Born in 1969 in Kortrijk, Belgium, Stephan Vanfleteren is known to the general public for his powerful black and white portraits.
He began as a war photographer, in the heart of the 90s, an overwhelming and stimulating experience that sharpened his gaze on the world. He then decides to devote himself to photographing cities, streets and the invisible. These fainting beings in the mass that no one is looking at.
Through his portraits, Stephan Vanfleteren penetrates human matter, to emerge from the shadows and bring ordinary people into existence.
Getting closer to the subjects, he reveals their souls and reveals their stories to the light.
Stephan Vanfleteren has won numerous awards including the World Press Photo Award four times. He has exhibited in major museums in Europe and Japan. This year he has just completed a retrospective at the Fomu in Antwerp.
He has also photographed a large number of celebrities and published his portraits in the press: Le Monde (Fr) Paris Match (Fr), De Standaard {B), De Volkskrant (Nl) and several other international editions.
“Surf Tribe” by photographer Stephan Vanfleteren is a stroll along the shores of surfing through the faces that embody and celebrate it. Legends and anonymous, young and old, all live in their flesh the brawl of the ocean surge.

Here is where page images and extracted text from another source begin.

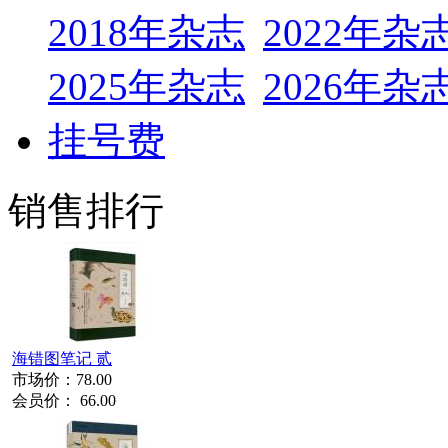
2018年杂志
2022年杂
2025年杂志
2026年杂
挂号费
销售排行
海错图笔记 贰
市场价：
78.00
会员价：
66.00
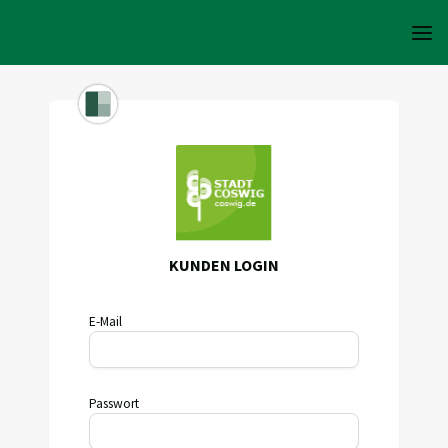
KUNDEN LOGIN
E-Mail
Passwort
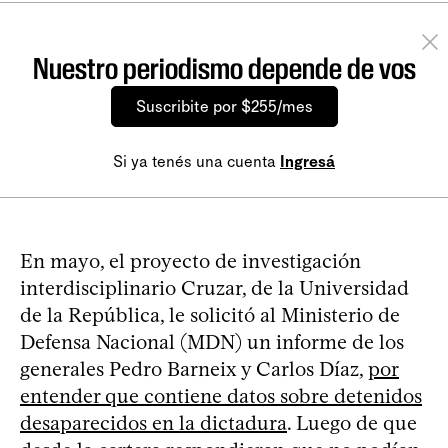
Nuestro periodismo depende de vos
Suscribite por $255/mes
Si ya tenés una cuenta
Ingresá
En mayo, el proyecto de investigación
interdisciplinario Cruzar, de la Universidad
de la República, le solicitó al Ministerio de
Defensa Nacional (MDN) un informe de los
generales Pedro Barneix y Carlos Díaz,
por
entender que contiene datos sobre detenidos
desaparecidos en la dictadura
. Luego de que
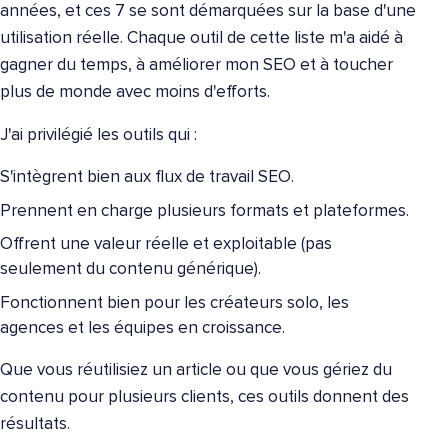
années, et ces 7 se sont démarquées sur la base d'une
utilisation réelle. Chaque outil de cette liste m'a aidé à
gagner du temps, à améliorer mon SEO et à toucher
plus de monde avec moins d'efforts.
J'ai privilégié les outils qui :
S'intègrent bien aux flux de travail SEO.
Prennent en charge plusieurs formats et plateformes.
Offrent une valeur réelle et exploitable (pas
seulement du contenu générique).
Fonctionnent bien pour les créateurs solo, les
agences et les équipes en croissance.
Que vous réutilisiez un article ou que vous gériez du
contenu pour plusieurs clients, ces outils donnent des
résultats.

Fixed portraits, majestic, in black and white, where each gaze carries the waves confronted and long waits, where happiness glides over burnt skin, where scars express risks and breathe salt.
The wind blows on these apparently static faces from which radiates a humble serenity. But everything is moving.
Stephan Vanfleteren crowns the surf and never shows waves and sands. However, everywhere the ocean can be guessed, the blue is outlined, the foam is emerging.
The strength of the portraits lies in this balance between danger and calm, between the call of the waves and the coast.
Sophie Geoffrion, practicing philosopher.